One of the most serious impediments to accessible care is the overly restrictive scope-of-practice policy that exists in some states (Conover, 2015). It is surprising that nurses are not allowed to practice what they learn in nursing institutions yet they have the educational and practice requirements for licensure. Moreover, the Institute of Medicine (IOM) report recommended that nurses should be eligible for hospital clinical and admitting privileges and perform hospital admission assessments (Hain and Fleck, 2014). Also, it also recommended that nurses should be allowed membership in their governing bodies. This means that nurses should be allowed to document medical histories and perform physical examinations on patients; however, the existing policies do not allow them to do these duties.

The Greatest beneficiaries of these changes are nurses, nursing associations and patients. Nurses will use their skills to the fullest, and this means that they will enjoy doing what they learned in nursing institutions (Brassard and Smolenski, 2011). Patients will have more nurses to attend to them, and this means that emergency cases will be addressed within a reasonable time. They will not queue for long because there will be more nurses to attend to them. Advanced practice registered nurses will join the American Association of Nurses and the North Carolina Nurse Association, and this means that their voices will be stronger than they used to be.
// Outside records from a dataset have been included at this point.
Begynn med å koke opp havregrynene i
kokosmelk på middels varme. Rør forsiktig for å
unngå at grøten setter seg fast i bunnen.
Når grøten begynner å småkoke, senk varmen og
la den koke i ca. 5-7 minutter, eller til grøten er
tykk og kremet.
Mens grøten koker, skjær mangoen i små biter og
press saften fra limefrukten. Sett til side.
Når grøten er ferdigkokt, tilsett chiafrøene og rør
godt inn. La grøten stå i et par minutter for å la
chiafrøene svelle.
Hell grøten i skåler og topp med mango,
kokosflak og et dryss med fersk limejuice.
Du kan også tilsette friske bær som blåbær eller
Nurses, patients, and nursing associations are influential in bringing these changes through their direct or indirect involvement in transforming nursing. Health practitioners can influence the policies that govern this profession through their associations. They can request or demand the government and all related organs to limit the barriers to practice. Patients can use their tyranny of numbers to influence the policies of nursing and ensure the government listens and heeds to their pleas. They form a significant part of the bodies responsible for drafting the nursing policies. Therefore, they can use their numbers to influence these bodies and ensure they expand the scope of practice for advanced practice registered nurses.


American Association of Nurse Practitioners. (2014). AANP Applauds Maryland for Right-Sizing Nurse Practitioner Regulations: New Law Makes Maryland the 21st State to Grant Patients Full and Direct Access to Nurse Practitioner-Provided Care. Web. 

Brassard, A. and Smolenski, M. (2011). Removing Barriers to Advanced Practice Registered Nurse Care: Hospital Privileges. Web.

Conover, C. (2015). Study Makes the Economic Case for Advanced Practice Nurses. Web. 

Hain, D. and Fleck, L. (2014) “Barriers to Nurse Practitioner Practice that Impact Healthcare Redesign” OJIN: The Online Journal of Issues in Nursing, 19(2), 23.

Heath Care Workers. (2015). Nurse Practitioners Ask Lawmakers to Ease Restrictions for Practice. Web.

Hunt, M. (1987). The process of translating research findings into nursing practice. Journal of Advanced Nursing, 12(1), 101-110.

Institute of Nursing. (2011). The Future of Nursing Focus on Scope of Practice. Web. 

North Carolina Nurses Association. (2015). Duke Study Shows Advanced Practice Nurses Offer Affordable Solution to NC Physician Shortage. Web.

Polit, D. F. and Beck, C. T. (2008). Nursing Research: Generating and Assessing Evidence for Nursing Practice. New York: Lippincott Williams & Wilkins.